Results of random forest models indicated common herd management practices that influence the shedding of MDR and AMR phenotypes of Salmonella, Enterococcus spp., and E. coli collectively, as well as individually (Fig. 3). The number of culled animals, monthly culling frequency and percentage, herd size, and proportion of Holstein cows in the herd were found to be influential herd characteristics (top ten features by relative influence) predicting MDR phenotypes in all algorithms. Random forest algorithms for predicting AMR phenotype in Enterococcus spp., commensal bacterial species combined, and in all bacterial species showed the same top ten most influential herd management features. Individual-level features such as culling due to milk production, mastitis, reproductive and other reasons appeared important for predicting resistance phenotypes in Salmonella. The use of the chalk method for withdrawal determination was in the top ten most influential features and for the E. coli and Salmonella models.

Gradient boosting classification models

Herd characteristics that showed higher variable importance in SHAP values for predicting cows shedding MDR resistance bacteria based on all bacterial species were herd size, the proportion of Jersey cows, sampling season, the frequency of extra-label drug use, rolling herd average, and culling related features. These features also showed high marginal contributions in predicting AMR phenotypes. For predicting AMR phenotypes, features such as the number of monthly veterinary treatments, antibiotic dose tracking, and the proportion of Holstein cows also showed higher SHAP values (Fig. 4).

Partial dependence of gradient boosting model prediction on important features showed the possible relationships of these herd and cow-related features in predicting the AMR of their fecal bacteria as MDR. Higher culling frequency and monthly culling percentages were associated with cows with MDR phenotypes from all bacteria, whereas an overall increase in the number of culled animals from the herd showed a negative trend with classifying a cow as shedding MDR bacteria. Winter season was negatively associated with MDR phenotype bacteria shed by cows compared to cows sampled in Spring. Similarly, herds with more than 10,432 kgs of rolling average milk production showed a positive trend with MDR positive cows. Cows from herds with a higher proportion of Jersey cows were negatively associated with being classified as shedding MDR bacteria by the gradient boosting algorithm (Fig. 5). Within other herd characteristics that were identified as important, herd size showed a varying trend with classifying cows shedding MDR bacteria, with some herd sizes showing a positive association of classifying cows as shedding MDR bacteria (Fig. 5).

For predicting MDR phenotypes in Salmonella shed by cows, rolling herd average milk production, sampling season, chalk methods for tracking withdrawal, monthly culling frequency, and Salmonella vaccine were found to be important predictive features with high SHAP values (Fig. 6).
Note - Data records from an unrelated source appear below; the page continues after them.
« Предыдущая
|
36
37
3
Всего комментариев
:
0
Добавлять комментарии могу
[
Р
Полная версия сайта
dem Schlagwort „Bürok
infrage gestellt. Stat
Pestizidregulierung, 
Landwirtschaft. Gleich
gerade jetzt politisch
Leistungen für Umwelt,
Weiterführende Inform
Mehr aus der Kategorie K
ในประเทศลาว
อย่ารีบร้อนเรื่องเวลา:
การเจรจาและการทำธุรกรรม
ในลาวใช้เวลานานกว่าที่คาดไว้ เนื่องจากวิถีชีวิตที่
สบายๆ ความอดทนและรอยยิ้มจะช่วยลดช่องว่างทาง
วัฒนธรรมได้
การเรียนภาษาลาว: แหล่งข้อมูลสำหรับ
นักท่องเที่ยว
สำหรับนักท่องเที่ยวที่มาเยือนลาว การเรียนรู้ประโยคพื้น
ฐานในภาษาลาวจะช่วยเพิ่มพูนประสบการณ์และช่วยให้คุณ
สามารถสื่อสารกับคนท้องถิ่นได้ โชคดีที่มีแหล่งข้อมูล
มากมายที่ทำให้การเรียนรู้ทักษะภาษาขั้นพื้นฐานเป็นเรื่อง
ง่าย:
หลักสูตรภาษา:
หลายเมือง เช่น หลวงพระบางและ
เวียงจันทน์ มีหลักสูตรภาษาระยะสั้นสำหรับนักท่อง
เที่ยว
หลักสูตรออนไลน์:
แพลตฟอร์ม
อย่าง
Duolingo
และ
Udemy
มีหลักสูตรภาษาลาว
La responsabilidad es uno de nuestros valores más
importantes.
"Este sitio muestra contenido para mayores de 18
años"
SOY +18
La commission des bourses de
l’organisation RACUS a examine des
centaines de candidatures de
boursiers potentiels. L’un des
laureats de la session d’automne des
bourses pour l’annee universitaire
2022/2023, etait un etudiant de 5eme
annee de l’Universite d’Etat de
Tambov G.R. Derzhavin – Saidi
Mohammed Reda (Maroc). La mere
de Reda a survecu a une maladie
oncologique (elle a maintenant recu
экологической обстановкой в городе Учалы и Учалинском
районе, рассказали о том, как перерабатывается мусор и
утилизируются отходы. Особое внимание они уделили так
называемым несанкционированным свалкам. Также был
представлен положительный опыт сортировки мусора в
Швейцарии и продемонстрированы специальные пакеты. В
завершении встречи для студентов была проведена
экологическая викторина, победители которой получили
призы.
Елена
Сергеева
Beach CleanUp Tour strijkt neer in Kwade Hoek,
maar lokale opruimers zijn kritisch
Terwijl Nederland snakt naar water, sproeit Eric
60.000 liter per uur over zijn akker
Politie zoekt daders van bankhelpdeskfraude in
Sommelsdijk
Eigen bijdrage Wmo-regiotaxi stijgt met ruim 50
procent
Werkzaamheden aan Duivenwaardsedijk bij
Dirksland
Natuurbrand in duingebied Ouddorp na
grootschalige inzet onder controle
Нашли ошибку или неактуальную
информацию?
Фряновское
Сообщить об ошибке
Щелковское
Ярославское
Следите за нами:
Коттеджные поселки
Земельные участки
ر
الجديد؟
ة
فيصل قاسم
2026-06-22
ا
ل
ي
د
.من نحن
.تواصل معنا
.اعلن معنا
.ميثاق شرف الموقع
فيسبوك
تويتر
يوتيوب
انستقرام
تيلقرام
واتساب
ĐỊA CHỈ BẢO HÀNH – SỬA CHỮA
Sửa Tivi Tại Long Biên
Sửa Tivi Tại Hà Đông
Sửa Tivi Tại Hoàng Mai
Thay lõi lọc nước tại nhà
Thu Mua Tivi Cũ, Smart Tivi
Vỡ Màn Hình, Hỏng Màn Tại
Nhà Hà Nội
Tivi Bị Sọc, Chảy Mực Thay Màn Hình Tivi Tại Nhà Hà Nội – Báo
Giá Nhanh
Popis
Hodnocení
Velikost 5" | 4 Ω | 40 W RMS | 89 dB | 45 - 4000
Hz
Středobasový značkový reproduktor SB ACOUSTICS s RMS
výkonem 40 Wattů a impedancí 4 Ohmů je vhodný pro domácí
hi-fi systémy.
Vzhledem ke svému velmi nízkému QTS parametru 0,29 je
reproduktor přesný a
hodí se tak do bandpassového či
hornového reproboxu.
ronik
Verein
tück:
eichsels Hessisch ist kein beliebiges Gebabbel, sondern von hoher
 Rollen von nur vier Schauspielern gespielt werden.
The exploration into partial dependence of these features gave insights into relationships of feature values with classifying a cow as shedding MDR phenotype Salmonella (Fig. 7). Increasing rolling herd average milk production and monthly culling percentage was positively associated with MDR phenotypic Salmonella in cow feces. Similarly, cows sampled in spring were more likely to be classified as shedding MDR Salmonella.

Models predicting phenotypes in commensals E. coli, and Enterococcus spp.; the number of culled animals in the previous year was always in the top ten most important features to classify cows as shedding MDR bacteria (Figs. S5–S8). Rolling herd average milk production features describing culling practices, and herd size, consistently featured as important in classifying cows as shedding MDR phenotypic bacteria for all the other three models (Commensals, E. coli and Enterococcus spp.). The frequency of extra-label drug use was an important feature for models separately predicting MDR in Enterococcus spp. (Fig. S7) and E. coli shed by cows.